Even though malware and ransomware don’t need local admin rights to run, Jenkins said unnecessary admin permissions should still be taken away to minimize the damage users can cause. A user with admin privileges can break the operating system, mess around with the kernel and change things at the operating system level, according to Jenkins.
A user might need admin permissions to update their QuickBooks once a month, but that can also be accomplished by implementing elevation that allows only QuickBooks to run as an admin while being ringfenced so that it can’t talk to other applications. This approach ensures a user has admin-level access only to QuickBooks and not other applications like Office and PowerShell where the stakes are higher.

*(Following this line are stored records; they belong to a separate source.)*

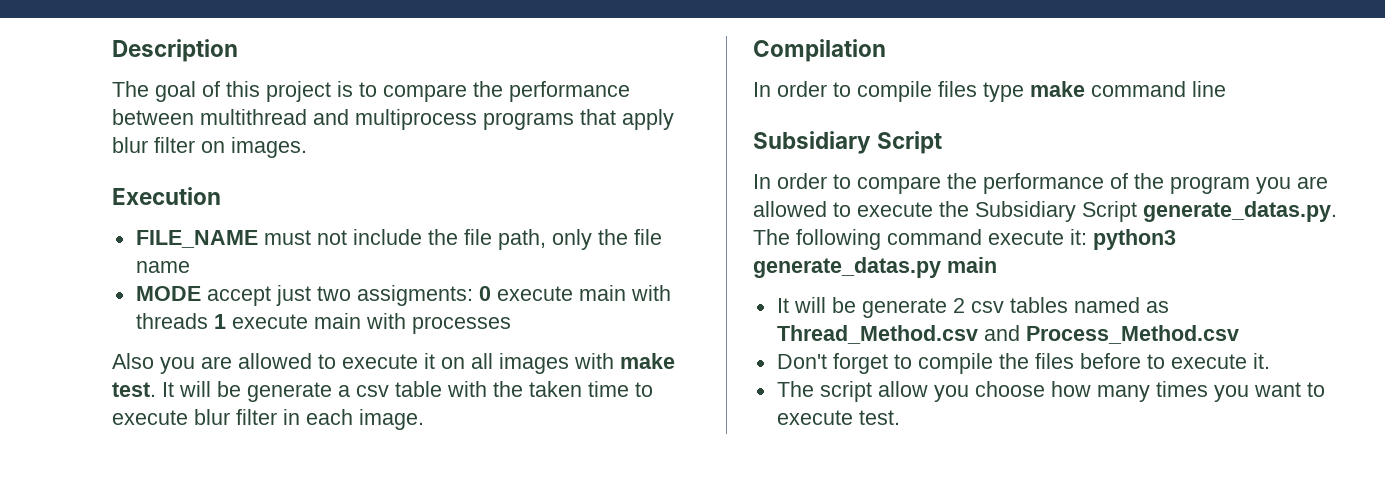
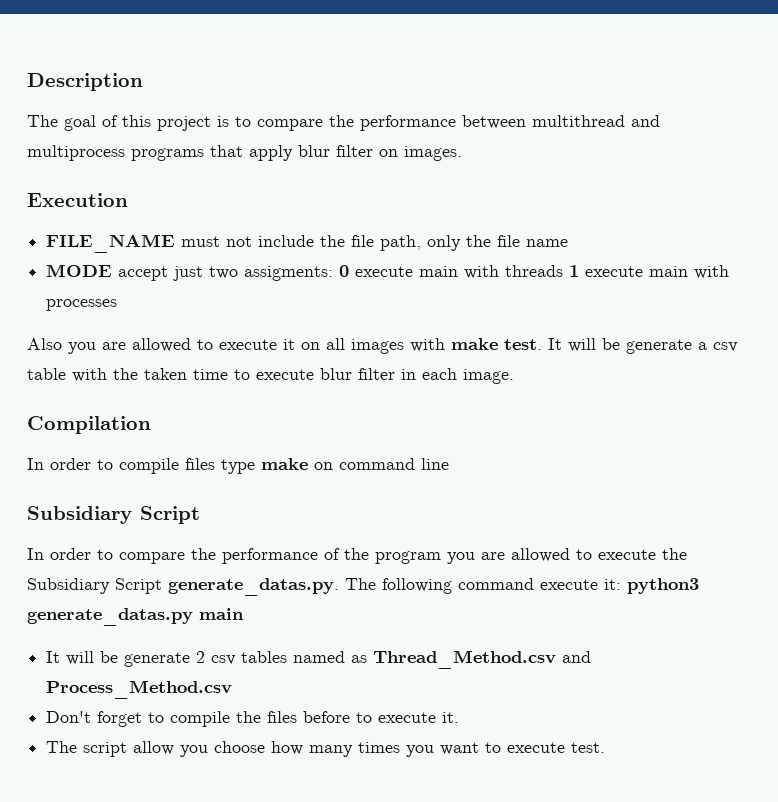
(1085, 89) none -> [314,462,333,470] on

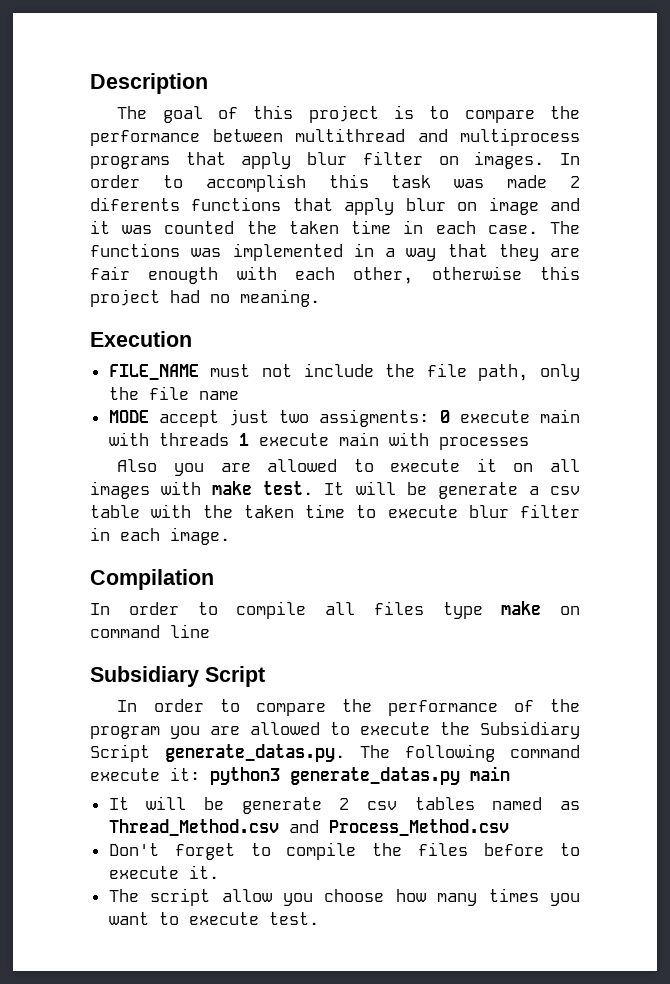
(462, 153) none -> [560,153,580,165] [90,174,580,192] [90,197,580,215] [90,220,580,234] [90,243,580,261] [90,266,580,284] [90,289,320,307] In order to accomplish this task was made 2 diferents functions that apply blur on image and it was counted the taken time in each case. The functions was implemented in a way that they are fair enougth with each other, otherwise this project had no meaning.
(179, 466) none -> [325,602,355,615] all

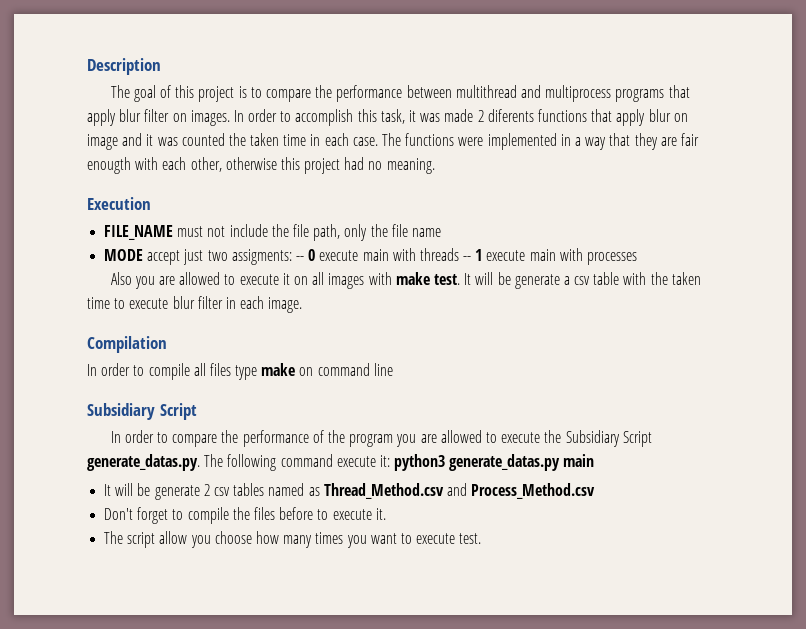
[391,175,432,188] task -> [380,109,417,124] task, it
[191,248,222,257] was -> [458,137,484,146] were
(430, 418) none -> [295,256,304,261] --
(229, 439) none -> [463,256,472,261] --

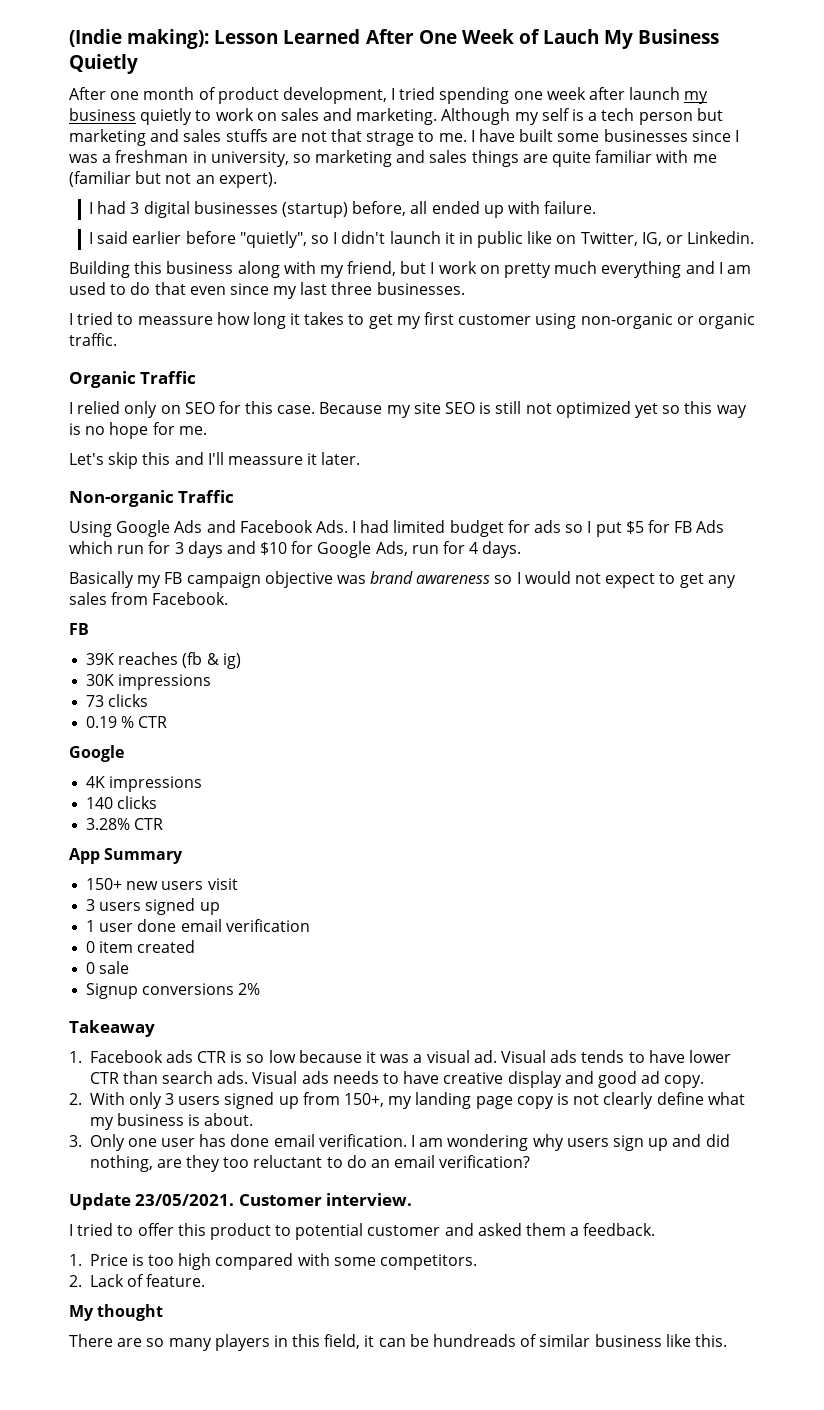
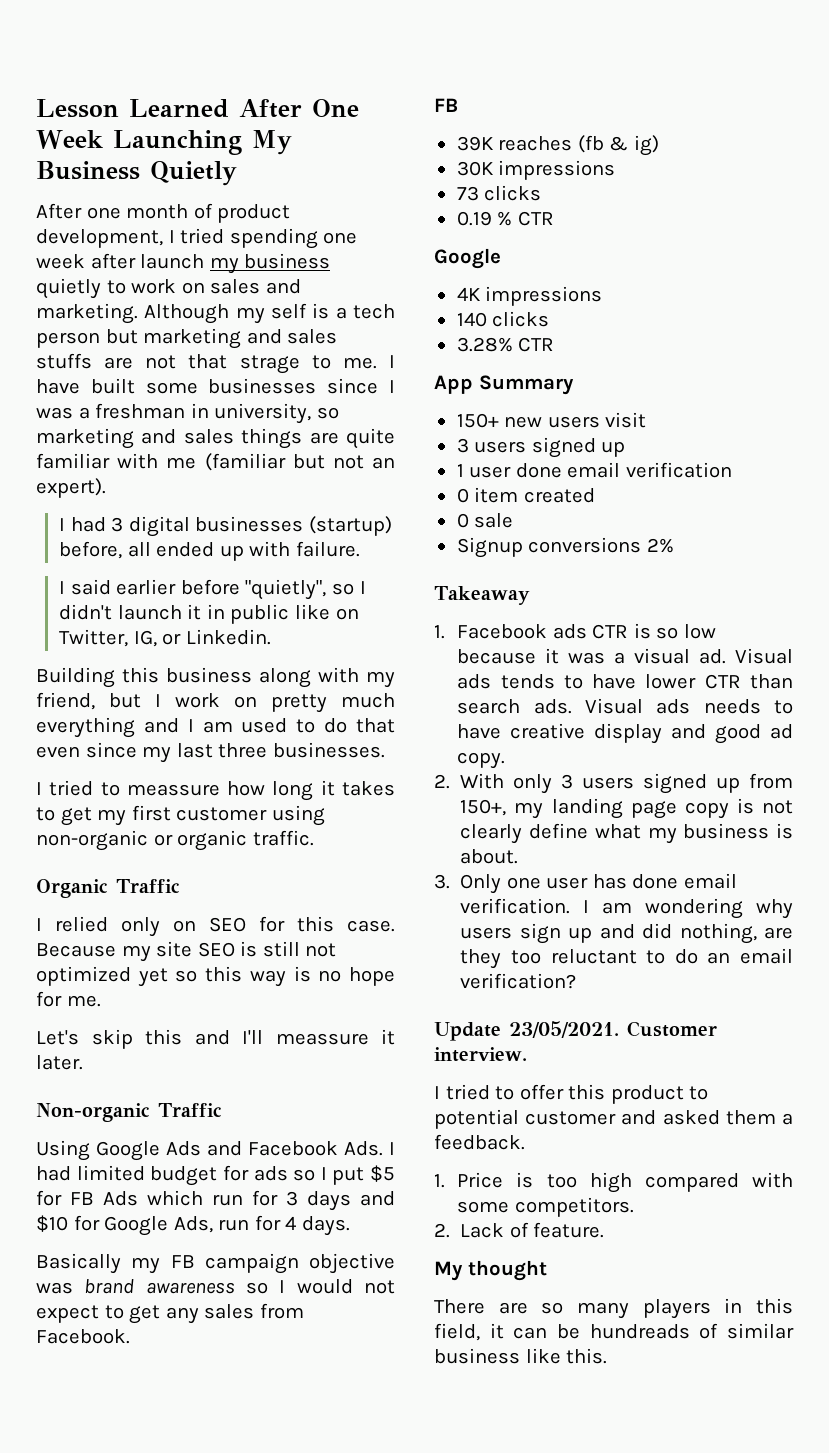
[69,29,210,49] (Indie making): -> (36, 108) none
[518,29,600,44] of Lauch -> [112,130,242,155] Launching

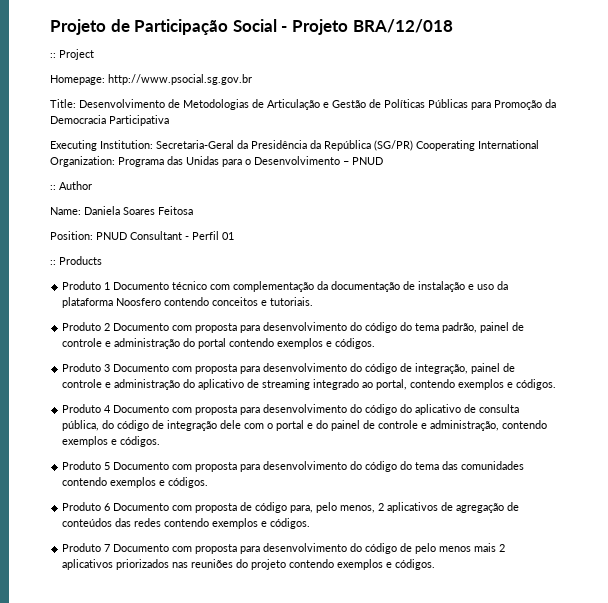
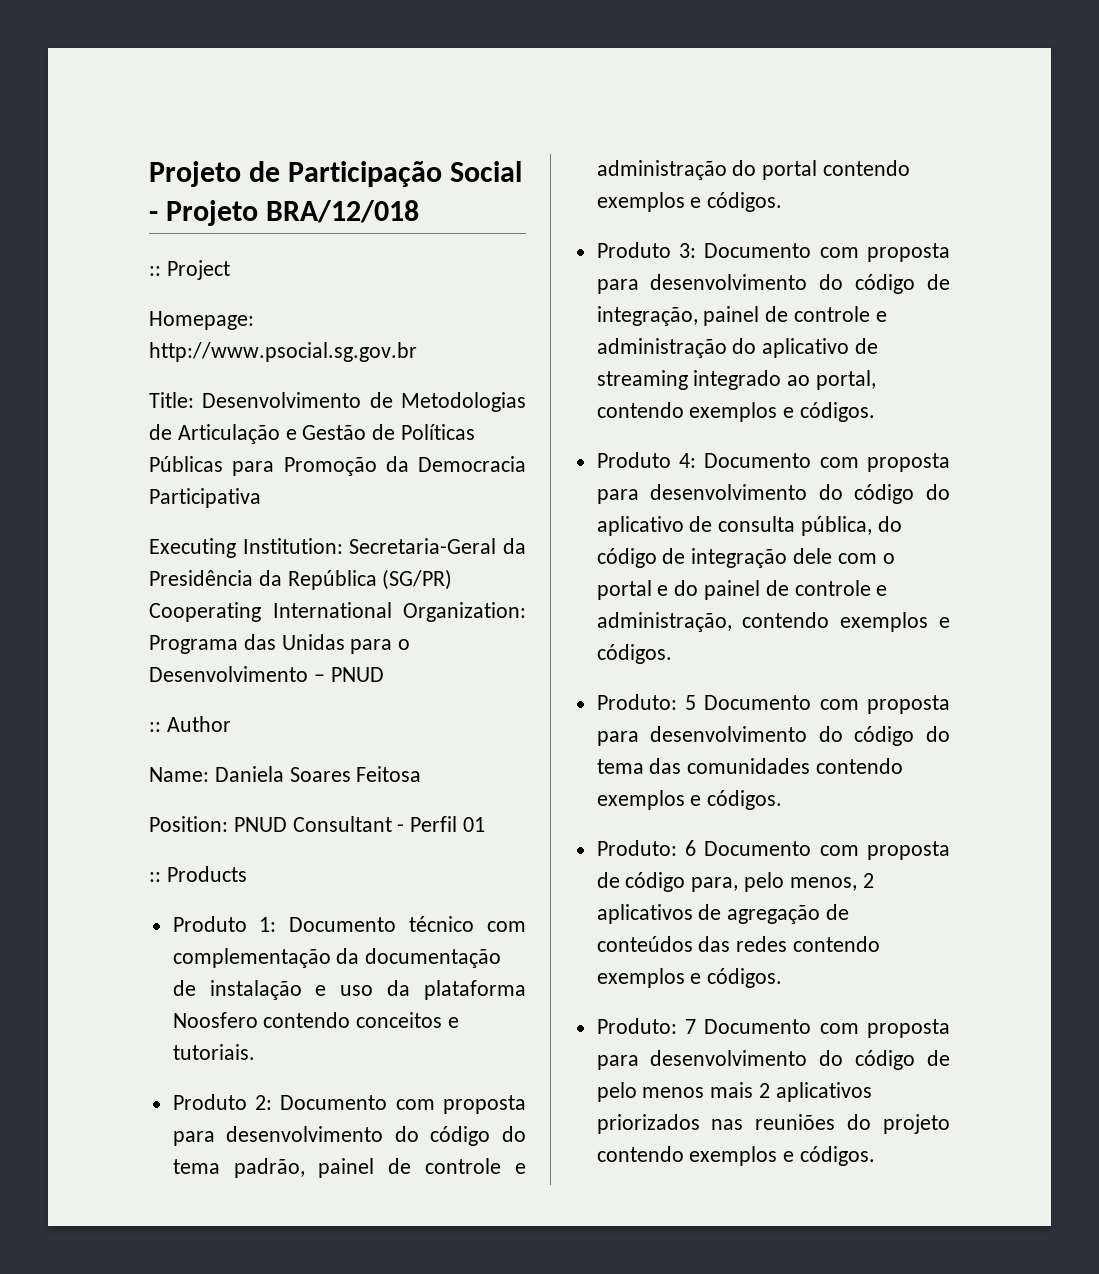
[104,282,111,290] 1 -> [259,917,277,932] 1:
[104,323,111,331] 2 -> [254,1095,272,1110] 2:
[104,364,111,372] 3 -> [678,243,696,258] 3:
[104,405,112,413] 4 -> [678,453,696,468] 4:
[62,461,102,470] Produto -> [596,694,677,710] Produto:
[62,502,102,511] Produto -> [596,840,677,856] Produto:
[62,543,102,552] Produto -> [596,1018,677,1034] Produto:

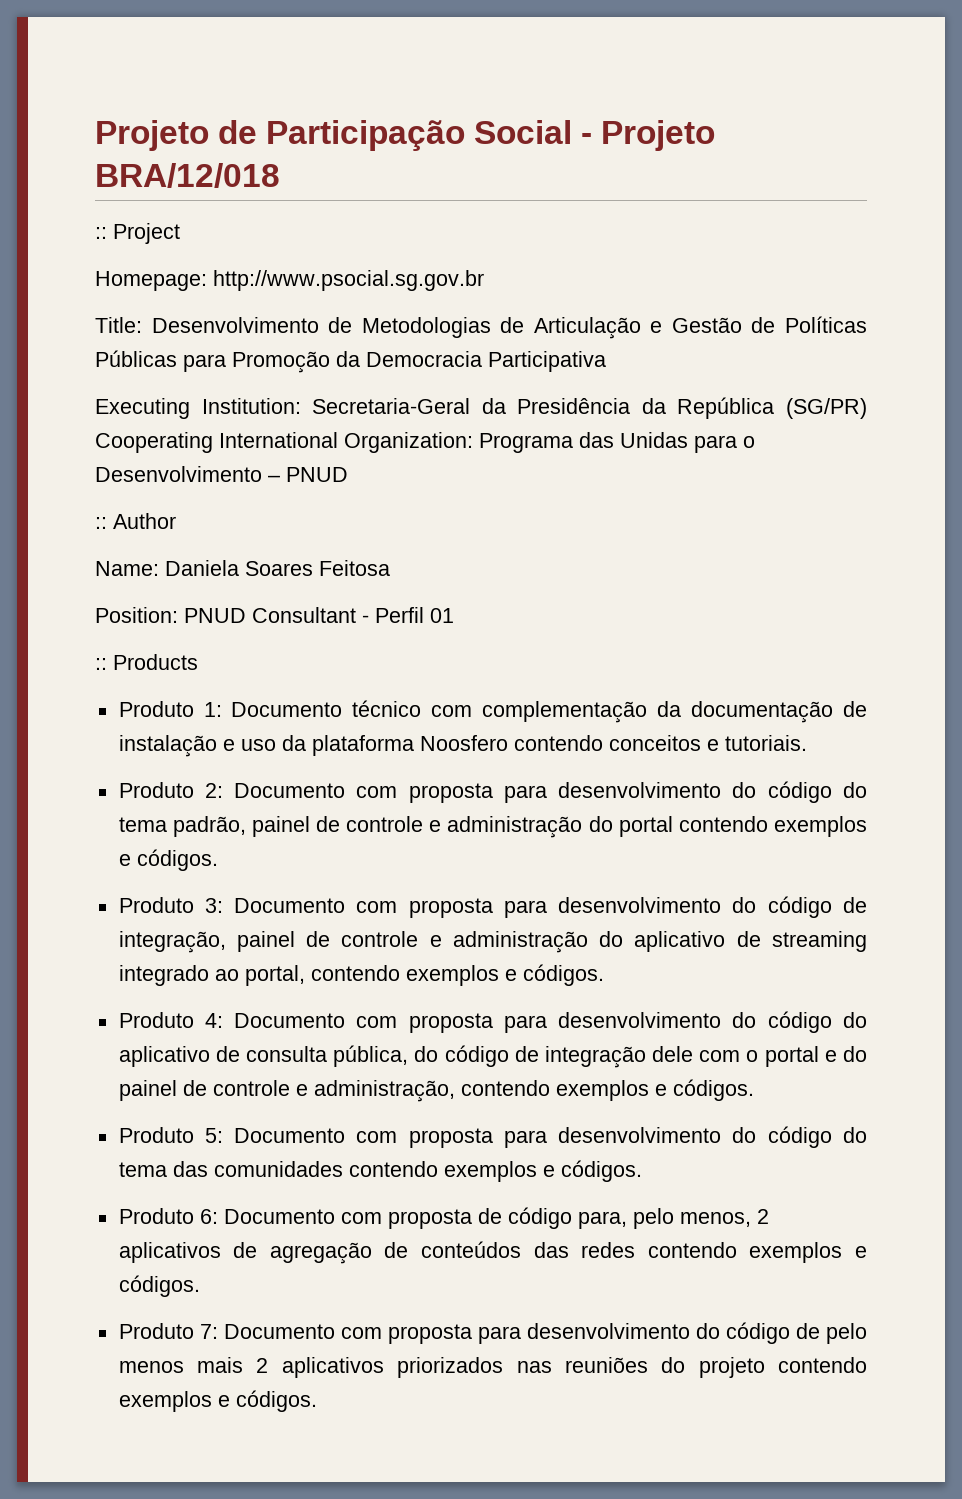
[596,694,696,710] Produto: 5 -> [118,1127,223,1143] Produto 5:
[596,840,696,856] Produto: 6 -> [118,1208,218,1224] Produto 6:
[596,1018,696,1034] Produto: 7 -> [118,1323,218,1339] Produto 7:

“Taking away these privileges is going to harden your environment,” Jenkins said.
New York-based EisnerAmper has been doing an asset inventory with a number of its customers to determine which accounts have privileged access and why, according to Director of Digital Jason Juliano. Business owners should also examine what dependencies their applications and systems have, particularly in Exchange and Active Directory where integrations are pervasive, he said.
“The biggest challenge is getting clients to do a deeper dive into their assets because what they don’t know could actually hurt them,” Juliano said. “It’s important to really go in there and figure out what are the dependencies across their entire environment.”